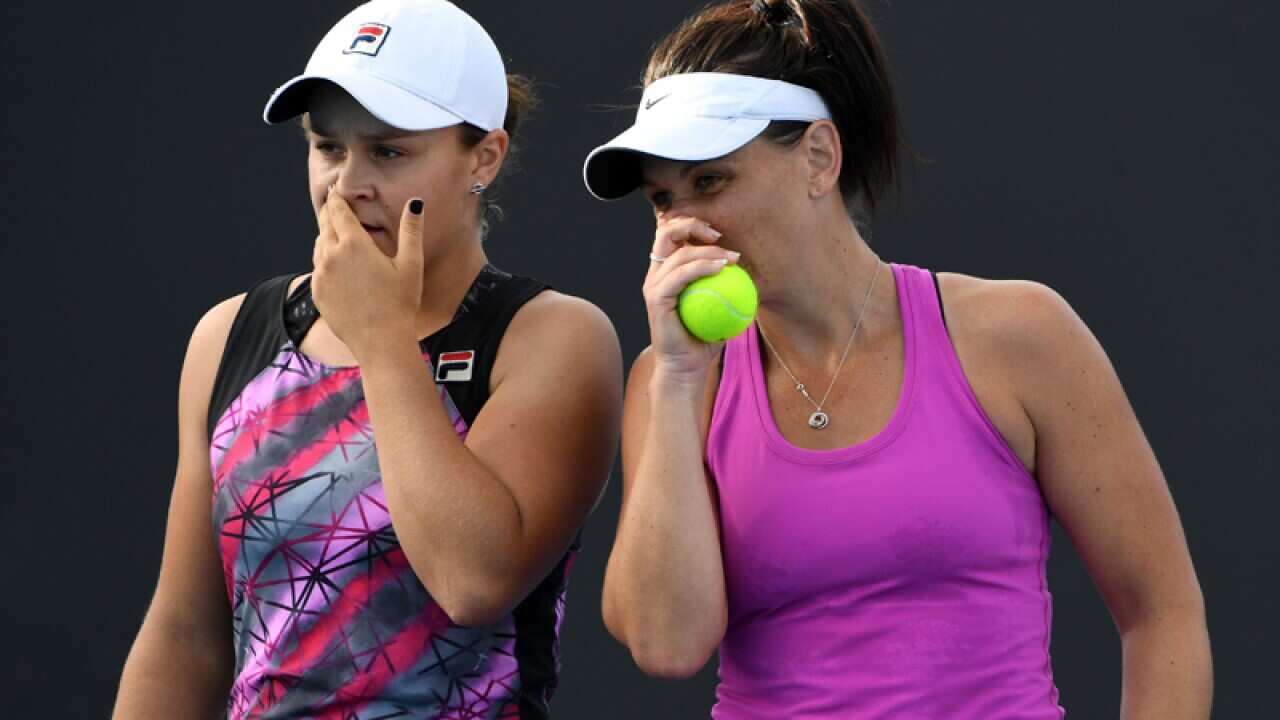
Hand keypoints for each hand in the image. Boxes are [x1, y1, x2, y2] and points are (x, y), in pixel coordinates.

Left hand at [311, 192, 424, 358]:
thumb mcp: (411, 264)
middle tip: (334, 204)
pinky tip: (337, 265)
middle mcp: (331, 255)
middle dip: (330, 213)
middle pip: (325, 225)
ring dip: (326, 236)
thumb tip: (416, 203)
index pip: (339, 210)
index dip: (337, 198)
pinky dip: (324, 260)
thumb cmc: (400, 303)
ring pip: (319, 245)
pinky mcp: (317, 292)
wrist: (380, 341)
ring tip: (336, 234)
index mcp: (354, 244)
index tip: (336, 190)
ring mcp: (321, 275)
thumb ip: (411, 230)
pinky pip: (317, 268)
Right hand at [643, 216, 740, 382]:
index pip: (673, 235)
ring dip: (707, 250)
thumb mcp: (720, 308)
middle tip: (720, 236)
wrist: (686, 368)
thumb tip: (749, 264)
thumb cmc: (704, 339)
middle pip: (666, 233)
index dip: (693, 225)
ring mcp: (653, 286)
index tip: (720, 234)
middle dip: (692, 225)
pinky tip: (722, 268)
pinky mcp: (656, 299)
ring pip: (678, 253)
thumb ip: (727, 286)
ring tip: (732, 259)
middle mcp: (656, 275)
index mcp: (666, 272)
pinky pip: (679, 276)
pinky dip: (701, 267)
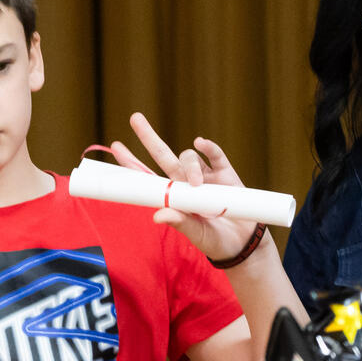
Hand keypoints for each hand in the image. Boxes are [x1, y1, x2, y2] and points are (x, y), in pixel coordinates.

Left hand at [111, 112, 261, 263]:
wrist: (245, 242)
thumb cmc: (216, 241)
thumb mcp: (197, 234)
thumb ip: (180, 223)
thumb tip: (157, 216)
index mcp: (173, 198)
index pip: (148, 178)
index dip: (133, 164)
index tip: (116, 147)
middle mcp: (185, 183)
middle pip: (163, 156)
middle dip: (149, 138)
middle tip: (134, 118)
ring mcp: (204, 176)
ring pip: (188, 158)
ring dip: (190, 166)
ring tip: (197, 184)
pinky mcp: (224, 173)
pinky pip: (214, 155)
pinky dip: (208, 148)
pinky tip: (201, 143)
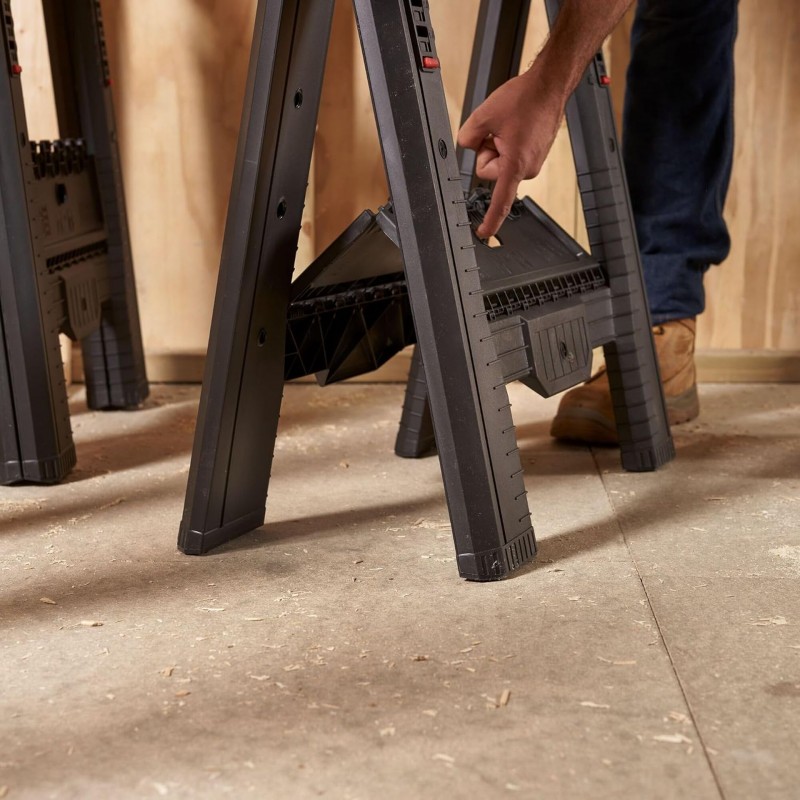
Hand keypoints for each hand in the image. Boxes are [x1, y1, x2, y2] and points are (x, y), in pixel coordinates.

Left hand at [457, 69, 565, 238]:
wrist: (550, 85)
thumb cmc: (525, 98)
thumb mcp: (483, 115)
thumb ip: (466, 137)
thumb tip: (467, 145)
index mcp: (515, 165)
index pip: (499, 201)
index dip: (490, 221)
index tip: (483, 234)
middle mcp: (527, 168)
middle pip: (490, 171)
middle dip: (487, 152)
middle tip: (498, 130)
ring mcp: (533, 162)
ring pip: (500, 162)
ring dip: (497, 144)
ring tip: (509, 125)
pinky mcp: (535, 155)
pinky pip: (510, 154)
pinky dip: (507, 141)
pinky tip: (516, 126)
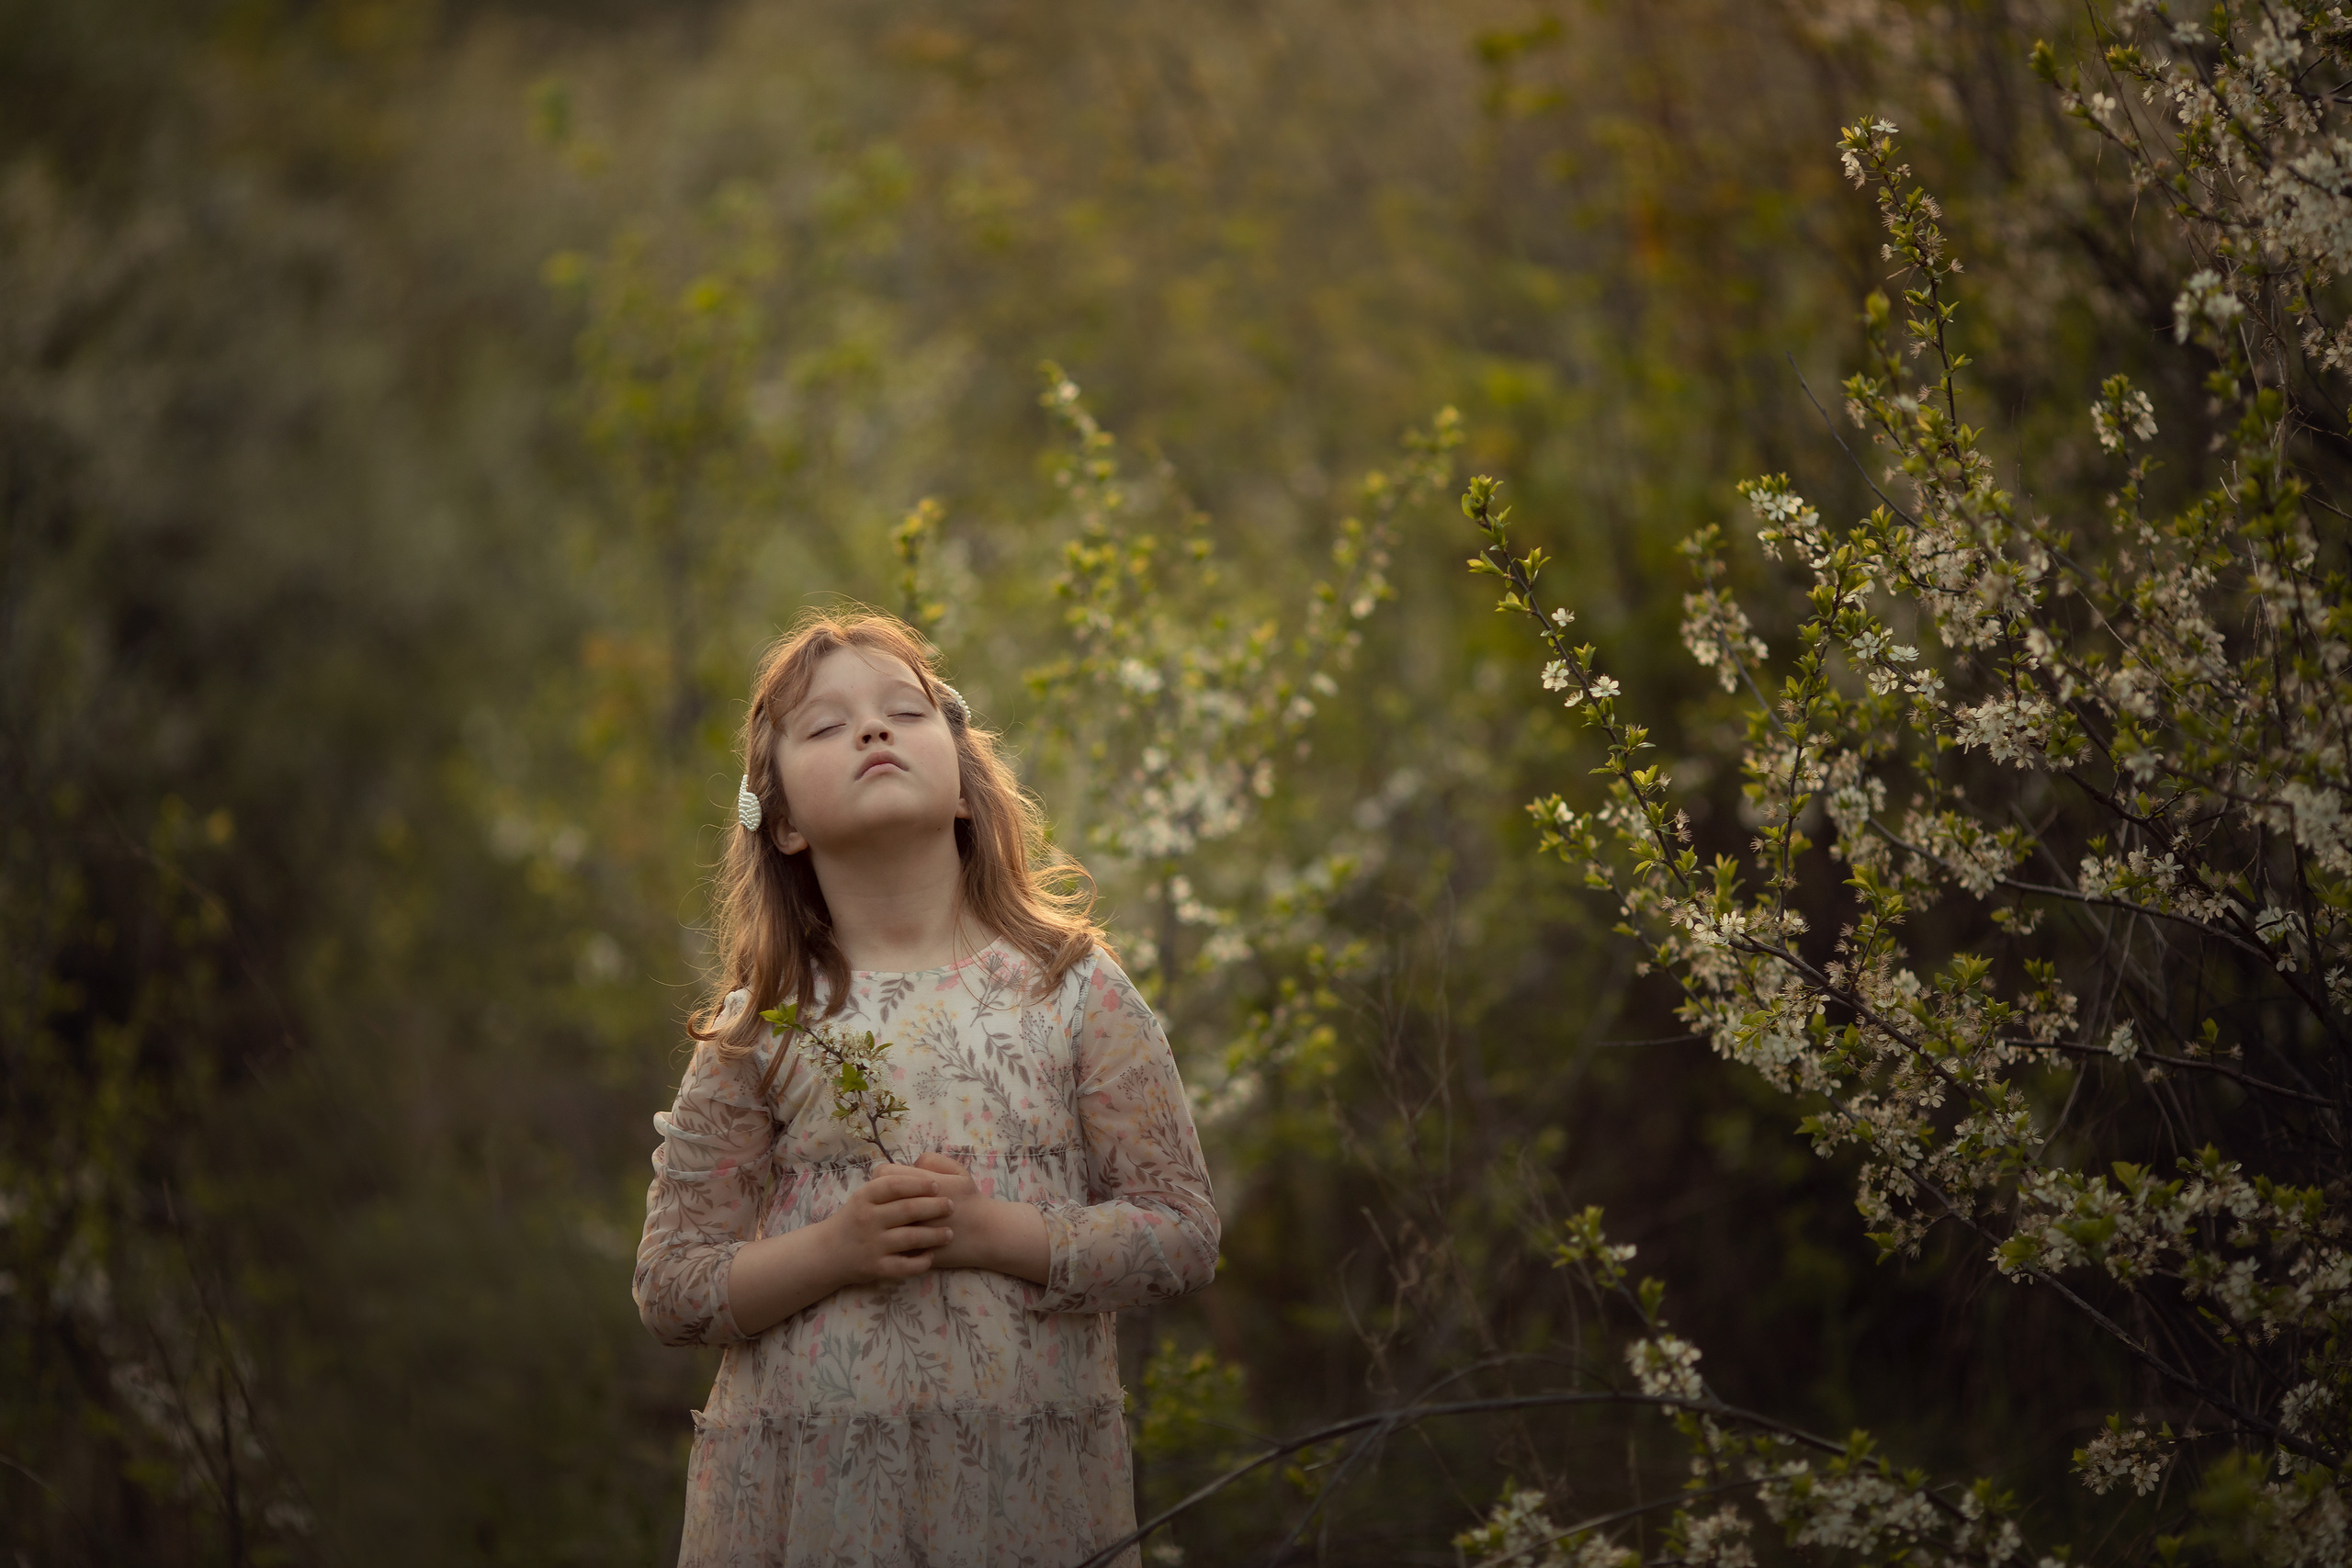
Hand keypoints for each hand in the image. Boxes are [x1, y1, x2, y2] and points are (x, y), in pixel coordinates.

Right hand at [820, 1168, 956, 1284]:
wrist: (827, 1253)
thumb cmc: (854, 1220)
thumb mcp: (864, 1197)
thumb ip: (888, 1185)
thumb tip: (923, 1169)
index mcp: (865, 1197)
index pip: (894, 1185)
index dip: (918, 1184)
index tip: (937, 1185)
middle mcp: (868, 1219)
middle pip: (908, 1210)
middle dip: (934, 1207)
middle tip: (951, 1206)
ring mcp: (872, 1245)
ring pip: (910, 1238)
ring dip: (934, 1235)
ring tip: (949, 1234)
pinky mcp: (876, 1268)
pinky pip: (904, 1266)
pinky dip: (921, 1262)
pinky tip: (931, 1256)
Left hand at [894, 1152, 1048, 1282]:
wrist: (985, 1234)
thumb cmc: (971, 1200)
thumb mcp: (958, 1171)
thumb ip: (932, 1161)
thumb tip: (910, 1164)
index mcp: (923, 1185)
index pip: (884, 1174)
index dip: (884, 1176)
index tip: (891, 1183)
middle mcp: (914, 1208)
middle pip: (877, 1198)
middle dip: (879, 1199)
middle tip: (887, 1202)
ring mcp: (912, 1232)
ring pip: (881, 1223)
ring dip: (882, 1220)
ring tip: (889, 1219)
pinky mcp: (912, 1252)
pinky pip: (890, 1245)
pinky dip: (889, 1241)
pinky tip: (896, 1237)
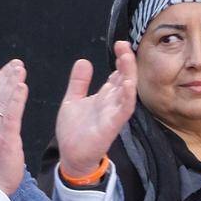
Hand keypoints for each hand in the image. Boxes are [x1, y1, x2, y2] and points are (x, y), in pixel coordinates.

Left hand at [55, 43, 136, 179]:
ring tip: (127, 57)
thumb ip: (79, 82)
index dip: (120, 59)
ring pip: (127, 90)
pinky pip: (124, 110)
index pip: (117, 74)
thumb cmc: (75, 130)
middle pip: (125, 78)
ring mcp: (113, 114)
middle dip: (126, 62)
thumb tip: (83, 61)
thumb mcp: (73, 100)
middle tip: (123, 45)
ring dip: (129, 74)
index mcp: (104, 96)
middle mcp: (112, 102)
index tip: (119, 44)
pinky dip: (127, 96)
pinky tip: (128, 84)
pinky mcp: (112, 126)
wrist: (71, 155)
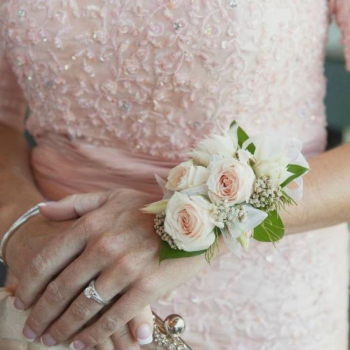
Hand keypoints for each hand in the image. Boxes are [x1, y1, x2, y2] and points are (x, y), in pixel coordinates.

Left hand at [6, 203, 151, 349]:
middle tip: (33, 329)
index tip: (21, 300)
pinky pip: (113, 317)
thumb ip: (74, 203)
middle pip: (61, 288)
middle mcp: (105, 246)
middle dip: (42, 314)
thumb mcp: (112, 197)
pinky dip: (94, 334)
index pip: (47, 260)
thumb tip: (40, 210)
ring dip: (64, 328)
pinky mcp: (148, 287)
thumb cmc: (149, 207)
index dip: (29, 284)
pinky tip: (82, 343)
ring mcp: (127, 268)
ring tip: (54, 339)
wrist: (196, 218)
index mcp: (92, 224)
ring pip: (84, 307)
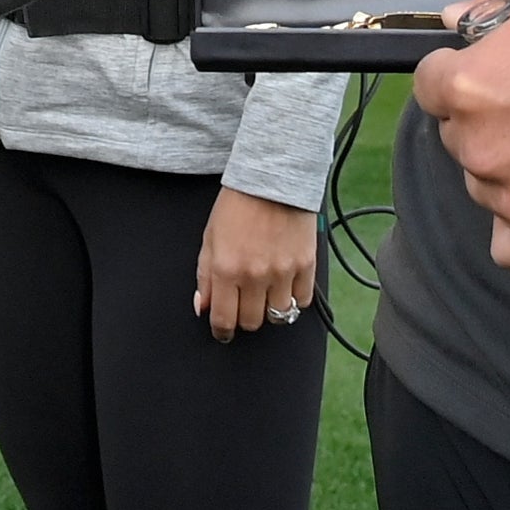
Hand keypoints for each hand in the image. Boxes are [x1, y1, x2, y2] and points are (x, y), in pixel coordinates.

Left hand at [194, 187, 318, 342]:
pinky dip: (294, 299)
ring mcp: (282, 272)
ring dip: (270, 309)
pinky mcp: (305, 266)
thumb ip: (205, 276)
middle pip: (252, 322)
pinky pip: (301, 301)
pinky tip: (285, 285)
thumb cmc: (237, 204)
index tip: (224, 331)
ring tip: (266, 293)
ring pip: (278, 316)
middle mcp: (254, 275)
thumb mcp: (210, 238)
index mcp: (226, 269)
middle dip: (245, 317)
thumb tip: (203, 306)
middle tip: (244, 303)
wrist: (272, 178)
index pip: (224, 320)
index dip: (222, 331)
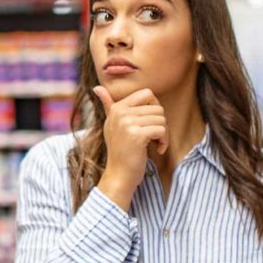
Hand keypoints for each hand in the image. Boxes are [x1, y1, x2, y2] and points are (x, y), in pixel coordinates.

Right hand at [93, 86, 166, 209]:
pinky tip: (157, 150)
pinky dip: (164, 142)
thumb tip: (97, 87)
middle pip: (157, 107)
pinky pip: (162, 130)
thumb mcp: (113, 125)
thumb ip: (108, 106)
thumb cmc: (120, 151)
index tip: (150, 123)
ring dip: (163, 134)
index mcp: (116, 108)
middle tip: (154, 137)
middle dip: (161, 123)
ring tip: (154, 144)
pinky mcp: (136, 135)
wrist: (119, 175)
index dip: (155, 108)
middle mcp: (120, 113)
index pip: (147, 93)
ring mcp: (127, 123)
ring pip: (162, 119)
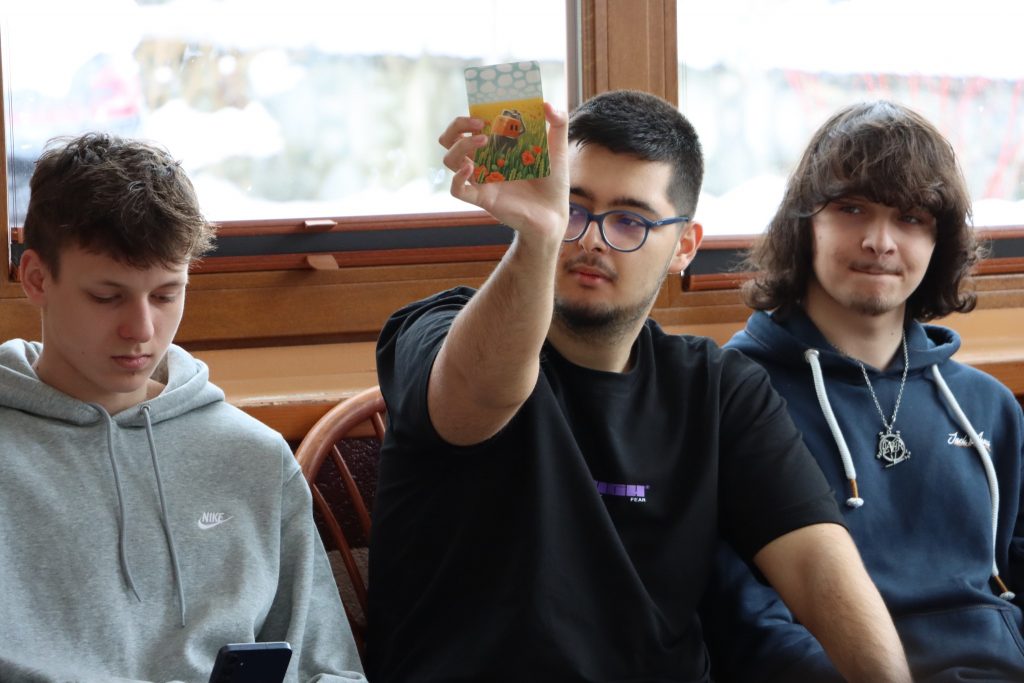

________________________

**Requirement**
Go through the listing above and locate each line that holds the word "Right". Copy those lines.

**Final answer**
Right hand at [643, 216, 740, 382]:
Right hand at [820, 1168, 956, 1284]:
Right hand at [93, 86, 166, 209]:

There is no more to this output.